Ruto, who is currently on a four-day trip to Germany and Belgium, has urged his rival to halt the action.
“I am telling Raila Odinga that if he has a problem with me, he should face me and stop terrorizing the country,” he said Thursday.
“Stop paralysing the businesses of mama mboga, matatu and other Kenyans,” he said, referring to women stallholders and private minibus operators.
Many Kenyans are struggling to put food on the table, battling high prices for basic goods as well as a plunging local currency and a record drought that has left millions hungry.
“If the leaders don’t talk, it is us who are affected. They are rich people, it is who will sleep hungry,” motorcycle taxi driver Collins Kibe told AFP.
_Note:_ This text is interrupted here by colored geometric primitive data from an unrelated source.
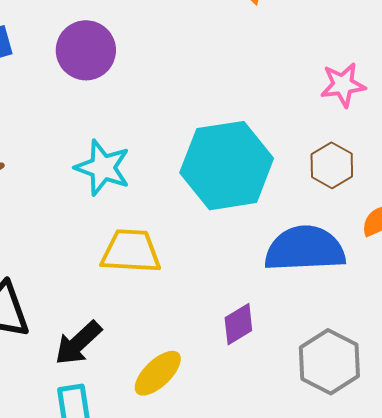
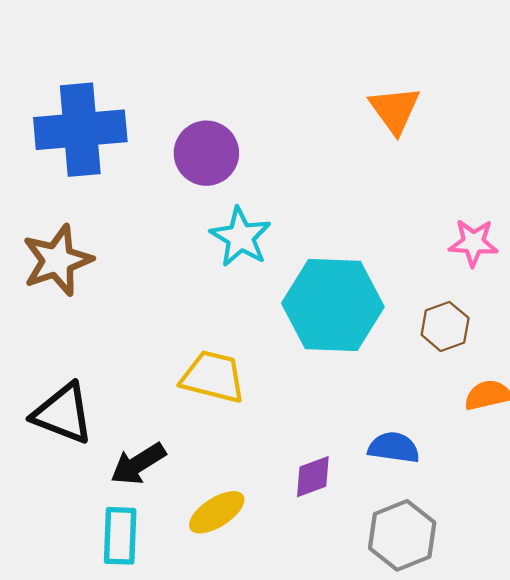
cyan star: (103, 168) -> (241, 237), moved
blue semicircle: (305, 249) -> (394, 448), moved, size x0.6

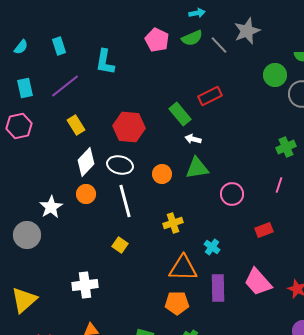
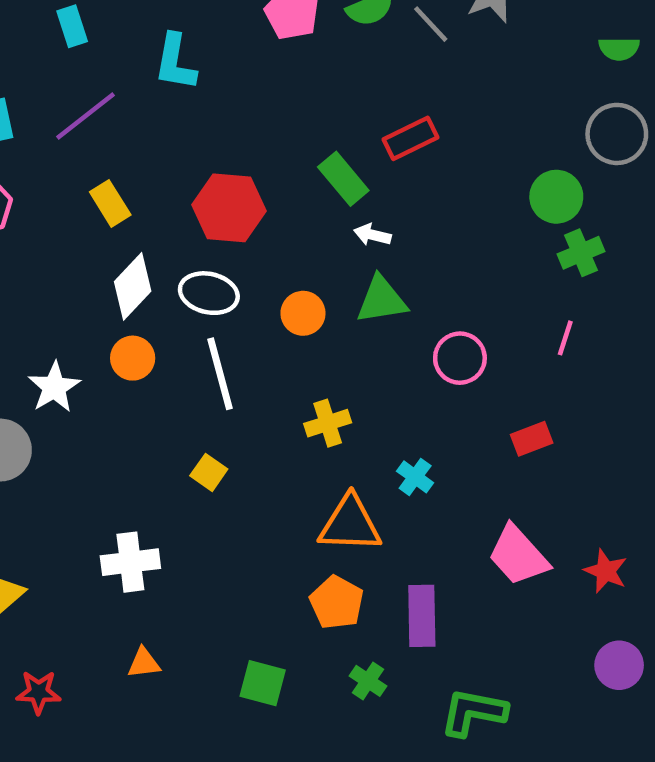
green circle: (275, 75) -> (556, 197), moved
purple rectangle: (218, 288) -> (422, 616), moved
orange pentagon: (177, 303) -> (337, 602), turned 30

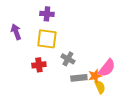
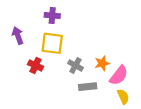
red cross: (39, 65) -> (36, 65), moved, turned 32
orange star: (95, 76) -> (102, 63), moved
yellow semicircle: (100, 87) -> (123, 97), moved

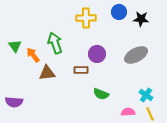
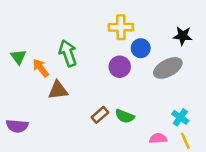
blue circle: (119, 12) -> (141, 48), moved
yellow cross: (86, 18) -> (121, 27), moved
black star: (141, 19) -> (183, 36), moved
brown rectangle: (81, 70) -> (100, 115), moved, turned -40

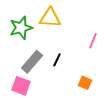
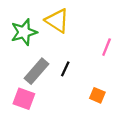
yellow triangle: (50, 18) -> (57, 21), turned 30

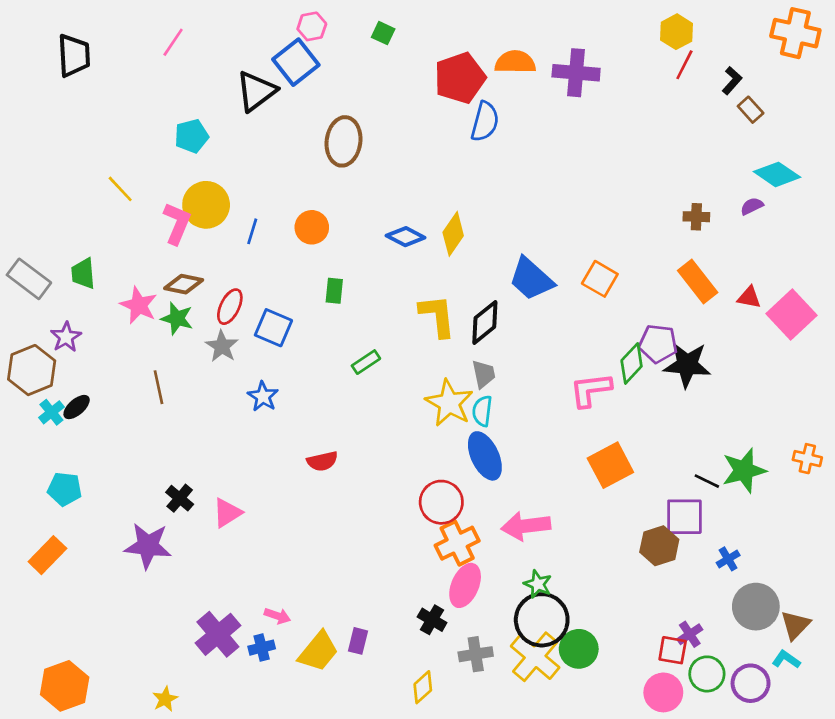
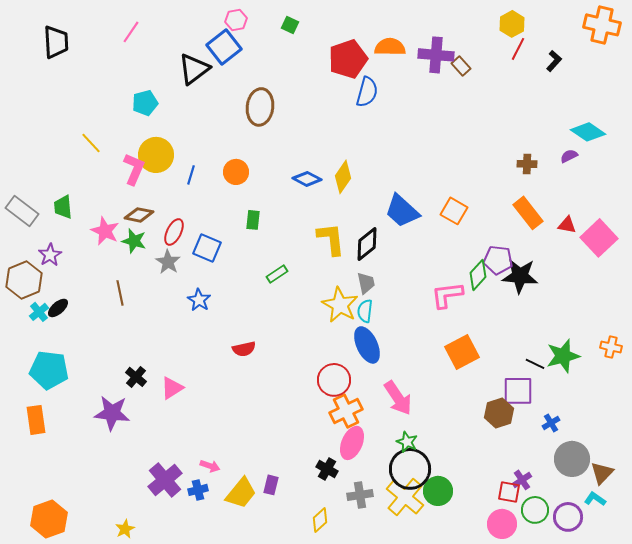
brown rectangle: (751, 110) -> (461, 66), moved
cyan pentagon: (65, 489) -> (49, 370), size x1.5
pink arrow: (526, 526) -> (398, 398), turned -117
orange rectangle: (47, 555) -> (36, 420), turned -52

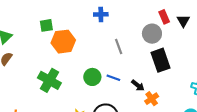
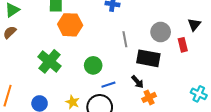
red rectangle: (164, 17) -> (183, 45), moved
black rectangle: (160, 60) -> (148, 58), moved, turned -70
blue line: (113, 78) -> (108, 85), moved, turned -48

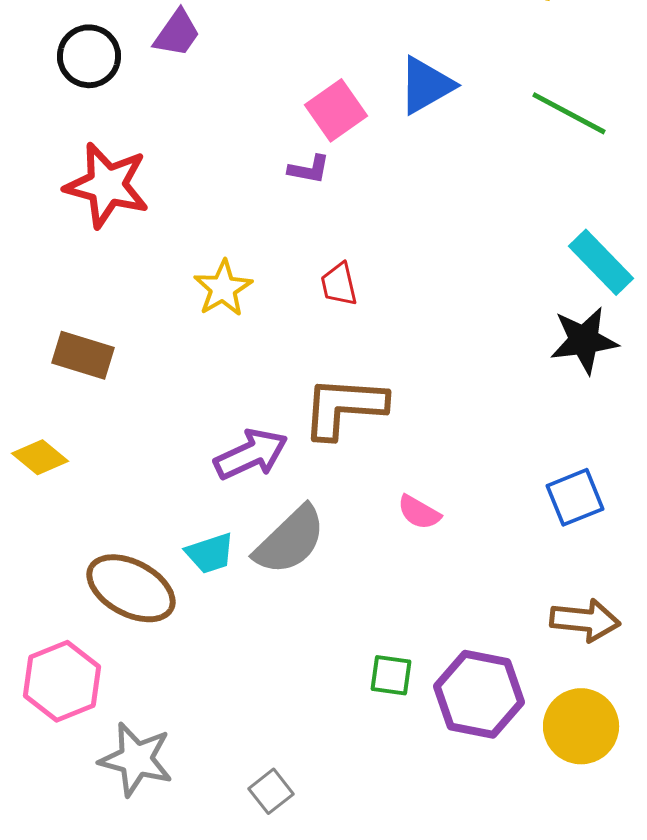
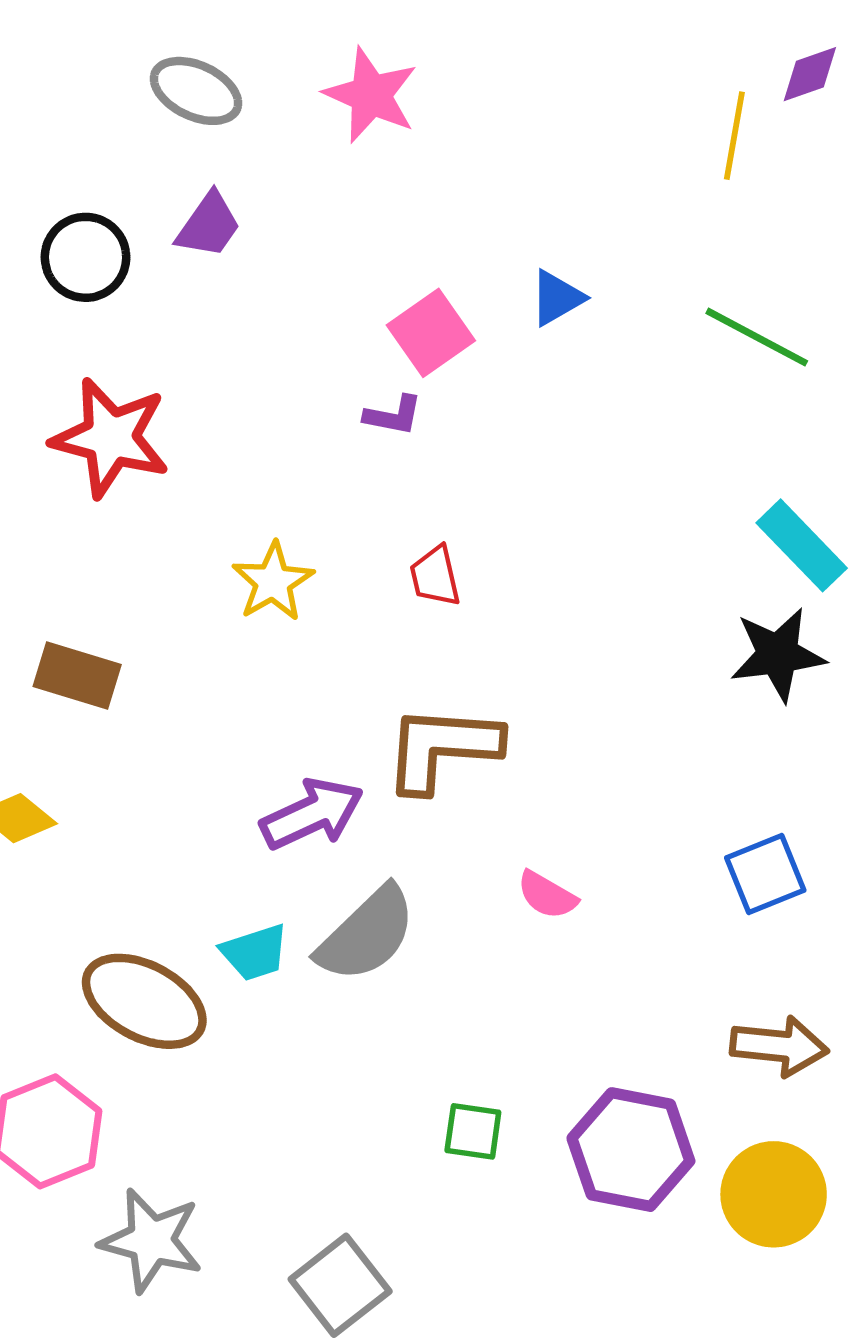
blue triangle: (426, 85) -> (557, 298), size x0.7
green square: (391, 675) -> (473, 1131), moved
gray square: (271, 791) -> (340, 1285), size x1.6

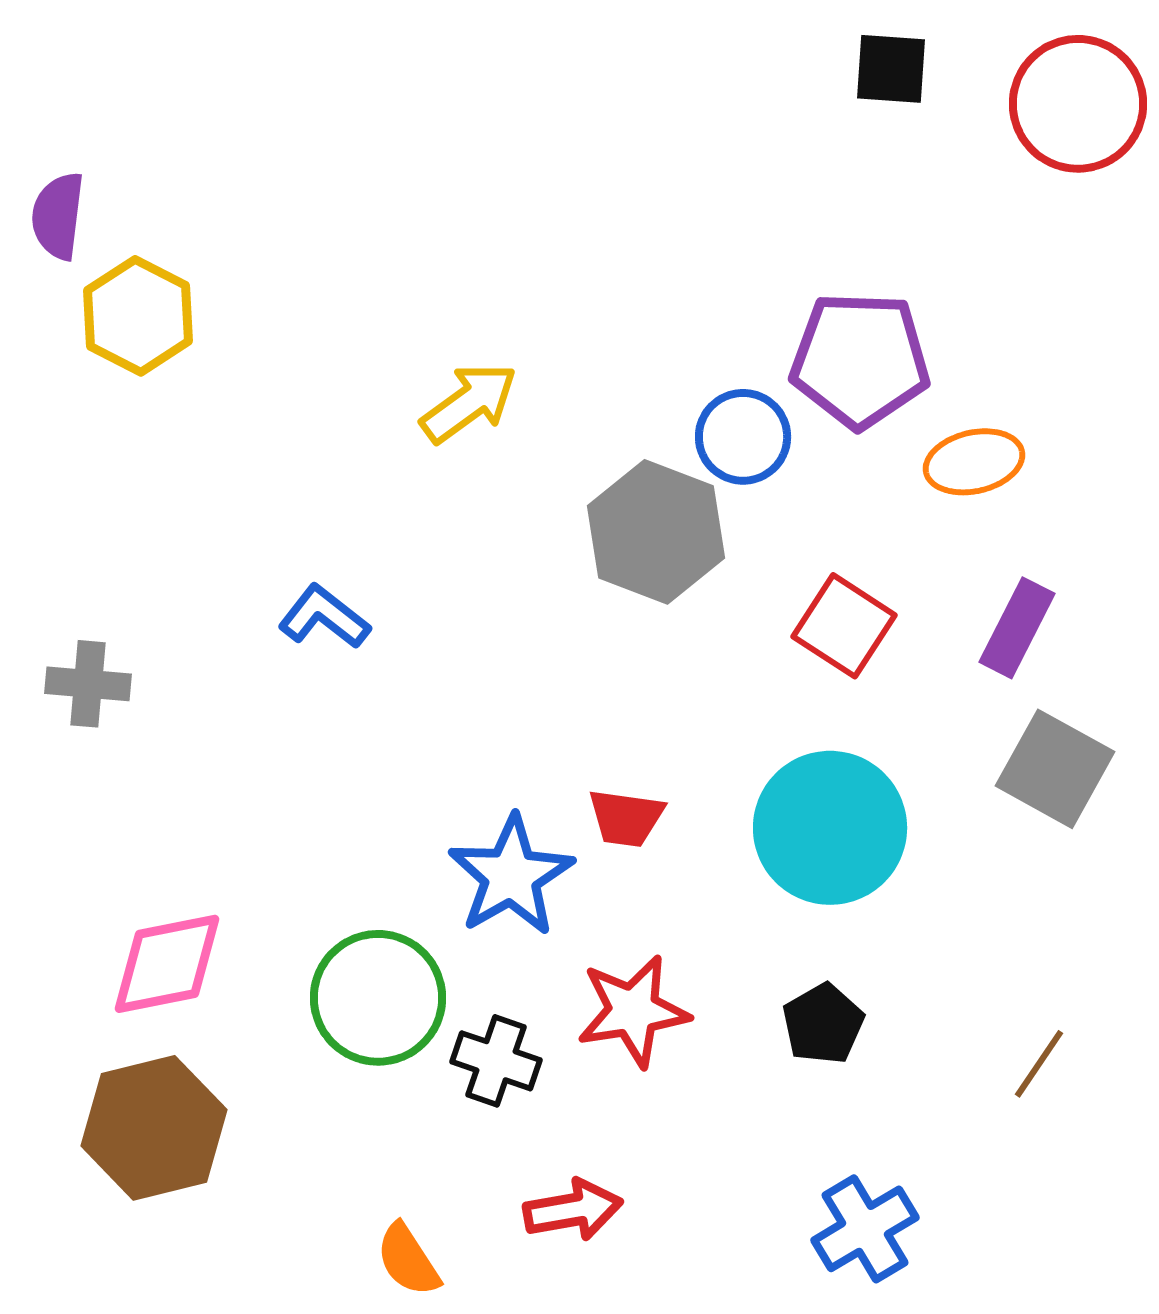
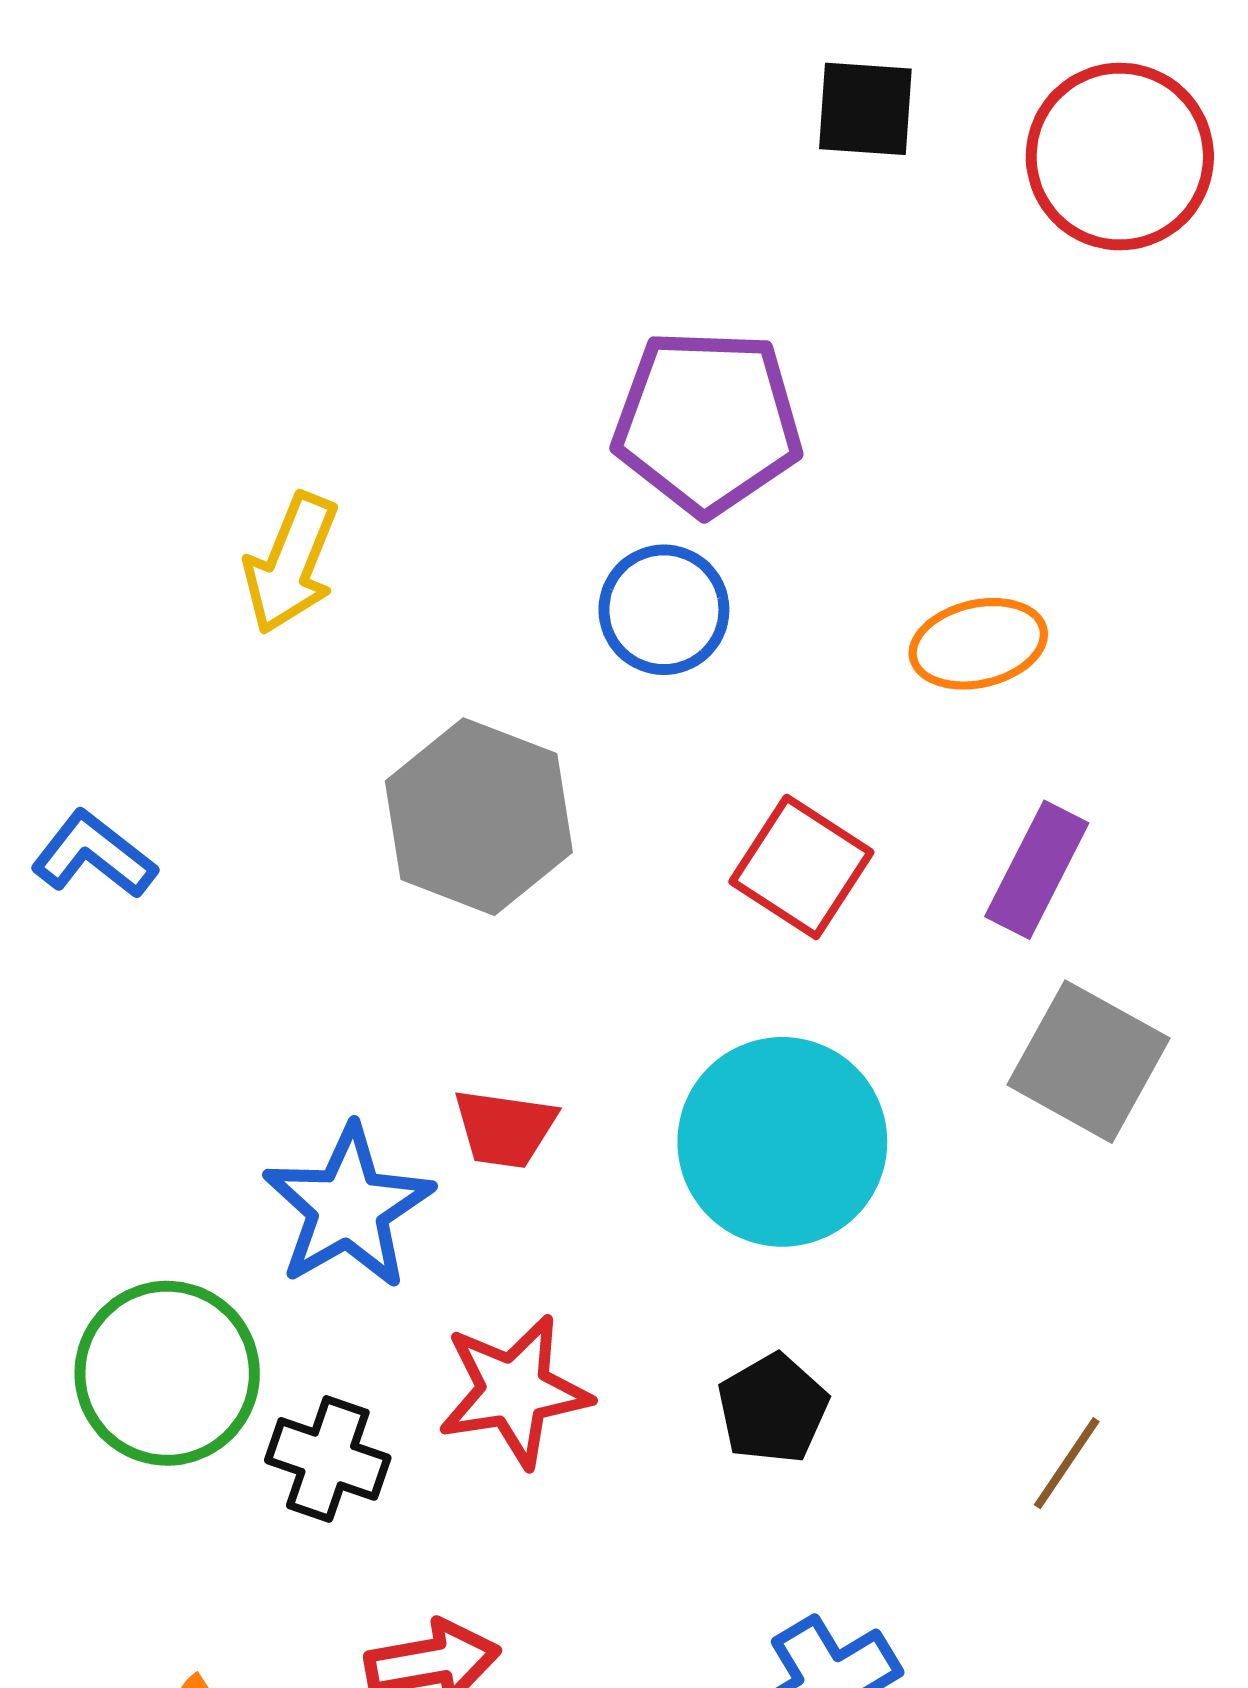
purple pentagon: (860, 360) -> (707, 422), moved
yellow arrow: (469, 403) -> (291, 563), turned 148
gray hexagon: (656, 532) -> (479, 817), moved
During the election campaign, Ruto portrayed himself as champion of the downtrodden and vowed to improve the lot of ordinary Kenyans.
But critics say he has broken several campaign promises and has removed subsidies for fuel and maize flour — a dietary staple.
Demonstrators in Kibera, an Odinga stronghold, on Monday banged empty pots and pans as they faced off against police, chanting “we don’t have maize flour.”
Kenya’s energy regulatory body has also announced a hike in electricity prices from April, despite Ruto insisting in January there would be no such increase.
Last week’s protests proved costly, with Gachagua saying the country had lost at least $15 million.
Police said Friday they had launched a manhunt for suspects involved in last week’s riots, and published photographs showing people throwing rocks at police, burning tires and vandalising property.
But an AFP Fact Check investigation found that a number of the photographs were old and unrelated to Monday’s events.